**EXTRACT**
With Erdogan's phone pal Trump out, Turkey worries about Biden

The two countries are at loggerheads over the US support of a Kurdish militia in the fight against the Islamic State group in Syria.
4 min read
10 November, 2020
"In the long run, the Biden administration will be beneficial to Turkey," said Yetkin. [Getty]

With Joe Biden, Turkish President Recep Tayyip Erdogan will probably be unable to influence US policy with a simple phone call, as he had occasionally done with Donald Trump.

But that does not mean the US president-elect will push Turkey away, instead hoping to re-engage the geographically strategic and militarily powerful NATO ally on tougher terms, analysts say.

Once smooth, US-Turkish relations suffered from the failed overthrow of Erdogan in 2016, blamed on a US-based Muslim preacher that Turkey has unsuccessfully sought to have extradited.

The two countries are also at loggerheads over the US support of a Kurdish militia in the fight against the Islamic State group in Syria.

Ankara views US-backed Syrian Kurds as terrorists who threaten Turkey's security.

Yet the personal bond between Trump and Erdogan – similar to one the mercurial White House chief enjoyed with a small group of other strong-willed world leaders – helped mitigate much of the damage.

Now, with Trump on the way out, "Erdogan has a reason to be anxious," Middle East Institute analyst Gonul Tol wrote in a research note.

"I don't think the Biden administration will be as indulgent of Turkey, in Syria and elsewhere," added Sam Heller, an independent analyst on Syria.

'Tension and apprehension'

More than two days after Biden's victory was called by US media, Turkish officials remained conspicuously silent, saying they would only comment once the results were "official".

"Under a Biden administration, relations between Washington and Ankara will undoubtedly kick off with tension and apprehension on both sides," Asli Aydintasbas of the European Council on Foreign Relations (ECFR) wrote.

Setting the new tone, Turkish officials underscored a little-noticed interview that Biden gave to The New York Times last December.

A bit where he called Erdogan an "autocrat" went viral in August, drawing vocal condemnation from Ankara.

Biden also suggested the US "embolden" opposition figures to allow them "to take on and defeat Erdogan".

Erdogan's spokesman Ibrahim Kalin said the remarks showed "pure ignorance, arrogance and hypocrisy".

Turkish officials nonetheless insist they will work with any US administration.

"We put our relations above party politics," Turkish Foreign Minister Mevlut Cavusoglu said Friday.

Turkish media have also speculated that, sensing his victory, Ankara contacted Biden's team before the vote.

"Turkey is preparing for Biden," journalist Murat Yetkin said in a webinar last week.

**DATASET EXTRACT**
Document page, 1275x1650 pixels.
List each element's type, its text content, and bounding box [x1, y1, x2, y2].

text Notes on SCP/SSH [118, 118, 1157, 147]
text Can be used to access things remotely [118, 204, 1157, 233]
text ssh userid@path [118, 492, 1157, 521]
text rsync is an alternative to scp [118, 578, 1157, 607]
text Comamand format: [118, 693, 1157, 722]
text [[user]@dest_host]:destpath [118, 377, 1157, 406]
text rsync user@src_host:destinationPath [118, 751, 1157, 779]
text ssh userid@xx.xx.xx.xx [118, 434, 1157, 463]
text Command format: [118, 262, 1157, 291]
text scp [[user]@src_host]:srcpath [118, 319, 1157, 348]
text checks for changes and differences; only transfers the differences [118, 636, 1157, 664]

**PROBLEM STATEMENT**
Please list every person named in the article on Turkey and Biden other than Erdogan, Biden and Trump, giving each one's role as the article states it.

**SOLUTION BELOW**
- Murat Yetkin: journalist
- Gonul Tol: Middle East Institute analyst
- Sam Heller: independent analyst on Syria
- Asli Aydintasbas: of the European Council on Foreign Relations (ECFR)
- Ibrahim Kalin: Erdogan's spokesman
- Mevlut Cavusoglu: Turkish Foreign Minister